By implementing feature flags, we tested the new feature internally before releasing it to a subset of users. We gradually increased the number of users as we gained confidence in the feature's stability.
This also provided us with a fallback to the old implementation in case of any issue with the newly deployed service.
Observability and operation scripts
Having observability and operation scripts ready before release is essential for ensuring a smooth deployment process.
We created custom operational scripts to mimic the user behaviour to test the functionality and automate common operations tasks. This enables us to quickly detect and respond to issues, reducing downtime and improving the overall customer experience.
Also, we created a few important metrics — system CPU and memory usage, request success and failures count, etc. — for our monitoring system and enabled logging for observability of the new service.
Implementing parallel run
The parallel run is the practice of keeping an old system operational after launching a new one. The term "parallel operation" refers to the practice of running both the old and new systems concurrently for some time until there is enough assurance that the new system is reliable and effective. A reconciliation process generally accompanies it to validate the data.
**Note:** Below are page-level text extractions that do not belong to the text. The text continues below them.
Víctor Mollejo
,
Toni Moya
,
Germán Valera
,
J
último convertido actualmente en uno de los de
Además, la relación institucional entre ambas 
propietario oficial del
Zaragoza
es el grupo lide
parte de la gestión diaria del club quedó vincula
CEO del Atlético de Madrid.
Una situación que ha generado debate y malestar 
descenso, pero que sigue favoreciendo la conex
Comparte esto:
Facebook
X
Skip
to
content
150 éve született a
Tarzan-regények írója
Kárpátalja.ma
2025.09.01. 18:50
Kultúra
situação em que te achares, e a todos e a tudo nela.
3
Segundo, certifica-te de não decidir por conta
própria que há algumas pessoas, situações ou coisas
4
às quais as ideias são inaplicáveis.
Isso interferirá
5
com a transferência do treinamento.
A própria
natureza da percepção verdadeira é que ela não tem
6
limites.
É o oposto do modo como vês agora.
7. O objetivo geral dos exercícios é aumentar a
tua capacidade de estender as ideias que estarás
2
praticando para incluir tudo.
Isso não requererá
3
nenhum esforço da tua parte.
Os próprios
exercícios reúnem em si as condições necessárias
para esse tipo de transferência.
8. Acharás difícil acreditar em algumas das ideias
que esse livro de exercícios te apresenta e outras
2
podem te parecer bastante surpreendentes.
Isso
The parallel run is best used for calls that don’t change the state (read-only) calls.
We implemented a parallel run to send the read-only user requests to both existing and new services. By adopting this practice, we covered a few minor implementation issues in terms of differences in functionality between the services.
Did we face issues?
Oh, yes! We faced a few issues. Luckily, they were all internal — not client-facing — due to implementing the above techniques.
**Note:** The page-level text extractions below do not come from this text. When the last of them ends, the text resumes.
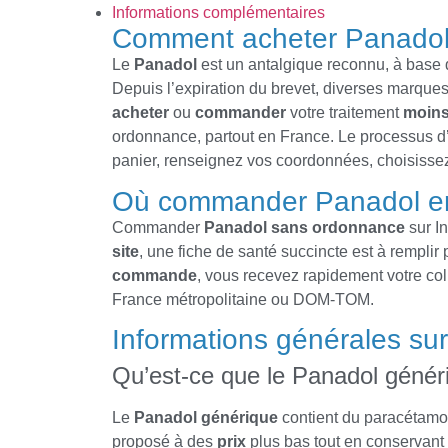
Informations complémentaires
Comment acheter Panadol
Le
Panadol
est un antalgique reconnu, à base d
Depuis l’expiration du brevet, diverses marque
acheter
ou
commander
votre traitement
moins
ordonnance, partout en France. Le processus d
panier, renseignez vos coordonnées, choisissez 
Où commander Panadol en
Commander
Panadol
sans ordonnance
sur In
site
, une fiche de santé succincte est à remplir 
commande
, vous recevez rapidement votre coli
France métropolitaine ou DOM-TOM.
Informations générales su
Qu’est-ce que le Panadol génér
Le
Panadol générique
contient du paracétamol,
proposé à des
prix
plus bas tout en conservant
A few issues we encountered:
- We faced network issues between the calling service and the new service during our testing.
- We missed one mapping issue in the code, resulting in errors in a valid response.
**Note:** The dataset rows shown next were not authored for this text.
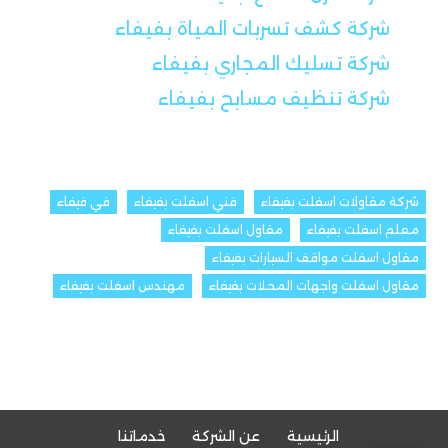
شركة كشف تسربات المياة بفيفاء
شركة تسليك المجاري بفيفاء
شركة تنظيف مسابح بفيفاء
شركة مقاولات اسفلت بفيفاء
فني اسفلت بفيفاء
في فيفاء
معلم اسفلت بفيفاء
مقاول اسفلت بفيفاء
مقاول اسفلت مواقف السيارات بفيفاء
مقاول اسفلت واجهات المحلات بفيفاء
مهندس اسفلت بفيفاء
الرئيسية
عن الشركة
خدماتنا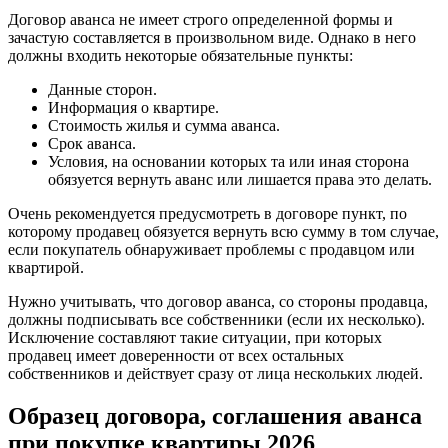
Договор аванса не имеет строго определенной формы и
зачастую составляется в произвольном виде. Однако в него
должны входить некоторые обязательные пункты:
Данные сторон.
Информация о квартире.
Стоимость жилья и сумма аванса.
Срок аванса.
Условия, на основании которых та или иная сторона
обязуется вернуть аванс или лишается права это делать.
Очень рекомендуется предусмотреть в договоре пункт, по
которому продавец обязуется вернуть всю сумму в том случае,
если покупатель обнаруживает проблемы с продавцом или
квартирой.
Нужно учитывать, что договор аванса, со стороны продавца,
должны подписывать все собственники (если их несколько).
Исключение составляют такие ситуации, при которых
продавец имеет доверенности от всех остальных
собственников и действует сразу от лица нескольких людей.
Образец договора, соглашения аванса
при покупке квартиры 2026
- Even after implementing all these, we had one memory issue where we had to fall back on old service for some time (load testing would have helped).
Conclusion
Achieving operational excellence is an ongoing process, requiring a continuous focus on identifying and eliminating waste, reducing errors, and optimising workflows. By adopting a deploy first, release later philosophy, implementing feature flags, having observability and operation scripts ready before release, and implementing parallel runs when needed, our team has been able to streamline our development process and deliver a better customer experience. These techniques have enabled us to reduce downtime, catch issues early in the development process, and experiment with new features, all while maintaining a stable and reliable system.
Key takeaways
- Operational excellence is about mindset as much as it is about techniques.
- Documenting before implementation saves a lot of time in the long run.
- Use parallel run with caution, preferably for read-only operations.
- Lastly, don't follow the above practices blindly, use your judgment.